A Wise Word:

Witchcraft is all about living to the heights and depths of life as a way of worship. --LY DE ANGELES

Wednesday, February 18, 2015

What's In a Name

As pagans, we are quick to see the importance of a name.  We are so in tune with the idea of a name holding power that we anoint ourselves with monikers that we feel suit our spiritual self and even petition our patrons to reveal a sacred name to be used only in ritual.  We are very careful when we name our children, seeking names of power and significance.  Still, even we may occasionally under estimate how much names mean.  Let's take my youngest daughter for example.

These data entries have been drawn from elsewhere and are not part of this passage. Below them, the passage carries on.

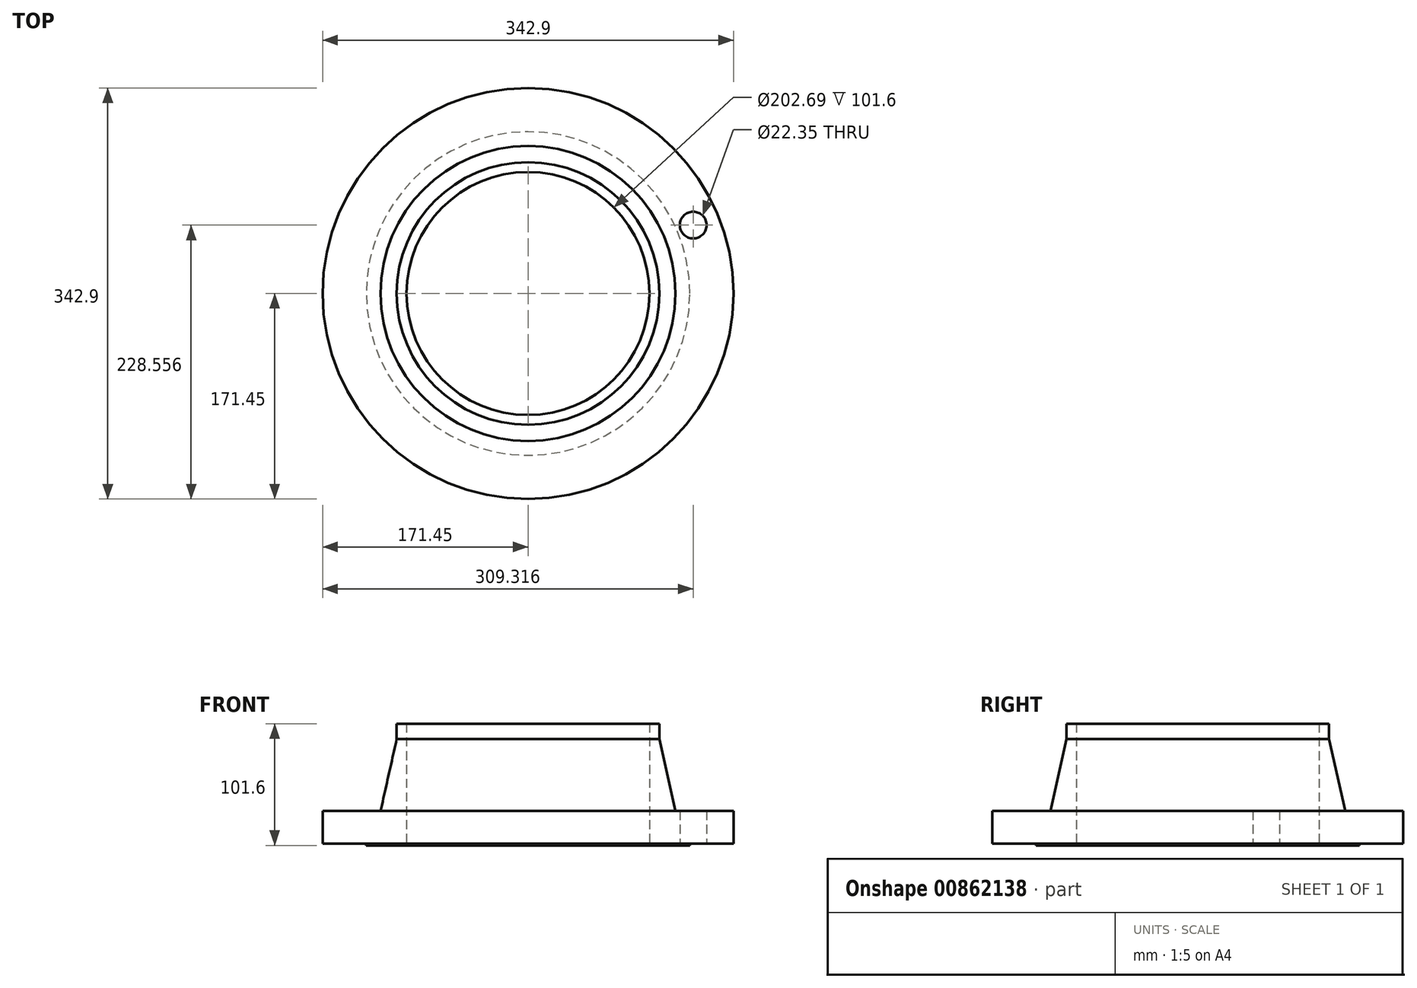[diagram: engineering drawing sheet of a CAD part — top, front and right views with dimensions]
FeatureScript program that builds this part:
annotation { "Feature Type Name" : "Feature", "Feature Type Description" : "" }
export const myFeature = defineFeature(function(context is Context, id is Id, definition is map)
    precondition{}
    {
        {
            var Q0;
            Q0=qCreatedBy(makeId("Front.planeOp"),FACE);
            var sketch = newSketch(context, id + "F0", { "sketchPlane" : qUnion([Q0])});
            skLineSegment(sketch, "E0", {"start": v(101.35, 0) * mm, "end": v(135, 0) * mm});
            skLineSegment(sketch, "E1", {"start": v(135, 0) * mm, "end": v(135, 1.59) * mm});
            skLineSegment(sketch, "E2", {"start": v(135, 1.59) * mm, "end": v(171.45, 1.59) * mm});
            skLineSegment(sketch, "E3", {"start": v(171.45, 1.59) * mm, "end": v(171.45, 28.7) * mm});
            skLineSegment(sketch, "E4", {"start": v(171.45, 28.7) * mm, "end": v(123.06, 28.7) * mm});
            skLineSegment(sketch, "E5", {"start": v(123.06, 28.7) * mm, "end": v(109.6, 88.9) * mm});
            skLineSegment(sketch, "E6", {"start": v(109.6, 88.9) * mm, "end": v(109.6, 101.6) * mm});
            skLineSegment(sketch, "E7", {"start": v(109.6, 101.6) * mm, "end": v(101.35, 101.6) * mm});
            skLineSegment(sketch, "E8", {"start": v(101.35, 101.6) * mm, "end": v(101.35, 0) * mm});
            skLineSegment(sketch, "E9", {"start": v(0, 0) * mm, "end": v(0, 101.6) * mm, "construction": true});
            skSolve(sketch);
        }
        {
            var Q0;
            Q0=qCreatedBy(makeId("Top.planeOp"),FACE);
            var sketch = newSketch(context, id + "F1", { "sketchPlane" : qUnion([Q0])});
            skLineSegment(sketch, "E10", {"start": v(0, 0) * mm, "end": v(137.87, 57.1) * mm, "construction": true});
            skLineSegment(sketch, "E11", {"start": v(149.23, 0) * mm, "end": v(0, 0) * mm, "construction": true});
            skCircle(sketch, "E12", {"center": v(0, 0) * mm, "radius": 149.23 * mm, "construction": true});
            skCircle(sketch, "E13", {"center": v(137.87, 57.1) * mm, "radius": 11.18 * mm});
            skSolve(sketch);
        }
        {
            var Q0;
            Q0=makeQuery(id+"F0.imprint","IMPRINT",FACE,{"disambiguationData":[TD([[makeQuery(id+"F0.imprint","IMPRINT",EDGE,{"derivedFrom":sQuery(id+"F0.wireOp",EDGE,"E0")}),1.0]])]});
            var Q1;
            Q1=sQuery(id+"F0.wireOp",EDGE,"E8");
            var Q2;
            Q2=sQuery(id+"F0.wireOp",EDGE,"E7");
            var Q3;
            Q3=sQuery(id+"F0.wireOp",EDGE,"E6");
            var Q4;
            Q4=sQuery(id+"F0.wireOp",EDGE,"E5");
            var Q5;
            Q5=sQuery(id+"F0.wireOp",EDGE,"E9");
            revolve(context, id + "F2", {"surfaceOperationType" : NewSurfaceOperationType.NEW, "entities" : qUnion([Q0]), "surfaceEntities" : qUnion([Q1, Q2, Q3, Q4]), "axis" : qUnion([Q5]), "revolveType" : RevolveType.FULL});
        }
        {
            var Q0;
            Q0 = qSketchRegion(id + "F1", true);
            extrude(context, id + "F3", {"entities" : qUnion([Q0]), "operationType" : NewBodyOperationType.REMOVE, "endBound" : BoundingType.THROUGH_ALL, "depth" : 25.4 * mm, "offsetDistance" : 25.4 * mm});
        }
    });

Little Bitty Baby who is no longer so little bitty and probably deserves a more fitting screen name was named very specifically pagan.  Her full name very literally translates into "dark moon." It is a beautiful, powerful and witchy name, but it has it's draw backs.  Our Little Moon as I will refer to her from now on loves the night.  At nearly six months old she still wakes up multiple times a night to just hang out.  She want her mama to come sit on the couch and talk to her while she half heartedly pretends to nurse.  It is exhausting for me, but thankfully it is not consistent.  Her nocturnal habits follow the moon phases.  When the moon is small and dark like this past week, she sleeps very little during the night.  Last night alone, she was up six times.  Then as the moon waxes to full her sleep time increases and I am only wakened twice during the night.  Some times exhaustion makes me want to grumble and fuss over the situation, but in my heart I know that I brought it upon myself.  One does not name a child for the great power of the night and expect her to sleep soundly from sun set to sun rise. 

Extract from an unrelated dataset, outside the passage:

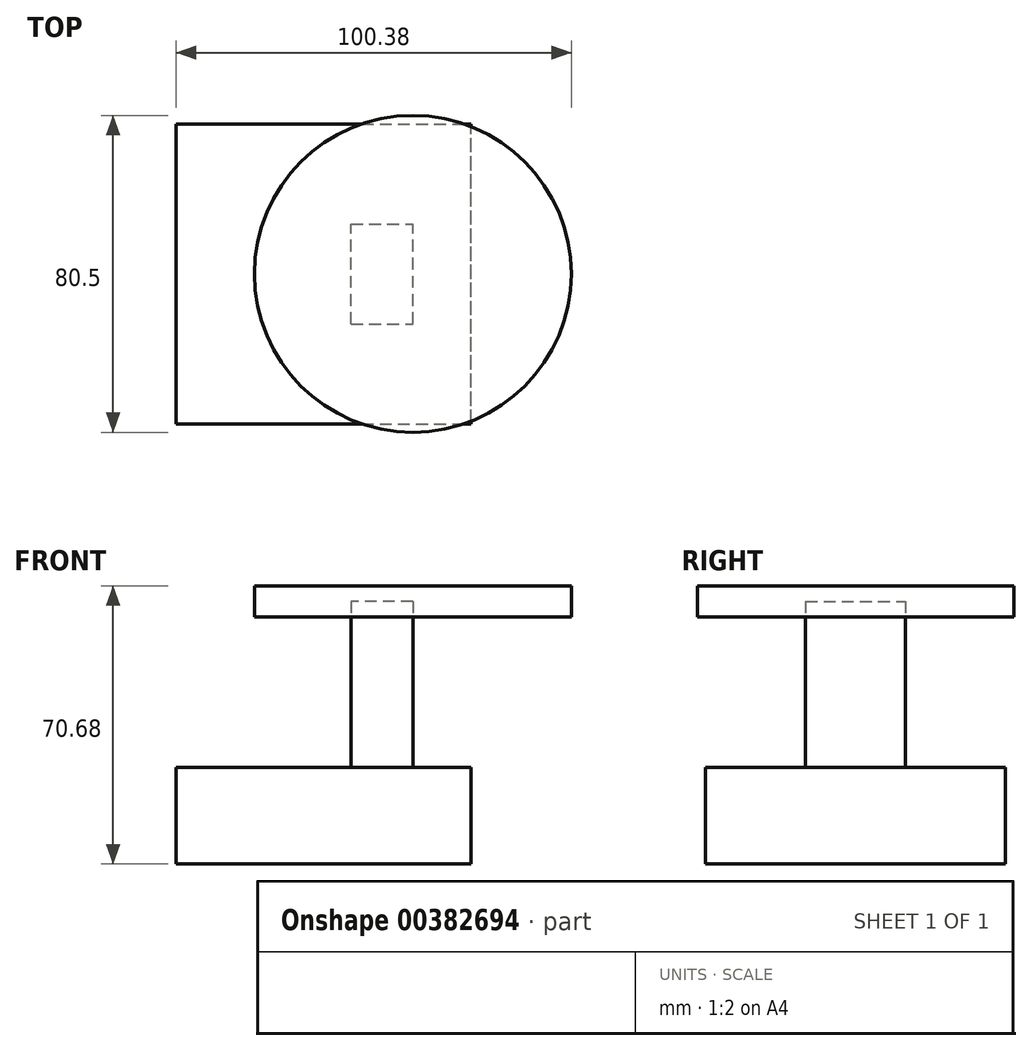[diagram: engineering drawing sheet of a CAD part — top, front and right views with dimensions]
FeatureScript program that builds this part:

Another prime example is Miss Busy.  Besides driving me crazy in new ways every day yesterday we had an ongoing debate over rather or not making cat food soup was an appropriate activity for a toddler she has an intense fascination with anything magickal.  She is constantly digging in my magickal cabinet bringing me incense cones, thumbing through my books, and trying to add to my stack of notes.  Just the other day, I caught her sitting on the kitchen floor sorting through my Oracle Cards as if she were reading them. Please note that none of these items are left where she can access them with any ease, she is simply determined and continually finds ways around my solutions intended to keep her out.  Once again, it's my fault.  I named her.  Her given name means "woman with great magickal power."  She accepts the fact that my sewing table is off limits and that certain drawers in the kitchen are not for her access, but she stubbornly refuses to stay out of my magickal cabinet.  She is so obsessed with my pentacle necklace that Superman has suggested that I make her one of her own. 

The power of names hold true even when the child is not named with the careful thought that most pagan parents put into choosing a name.  The older children from our first marriages were named with totally different perspectives and still live up to their names.  The child named after greenery and plant life loves flowers.  The one who's name is means "a feminine warlike bird" is small, graceful, and lethal in any verbal match.  The one who in utero was already named for his grandfather, is a small version of the man he was named for.  It goes on and on to even include Superman and myself.  When I pause to consider, names are far more powerful than I ever realized.  It is as if they are a life long spell we place on our children.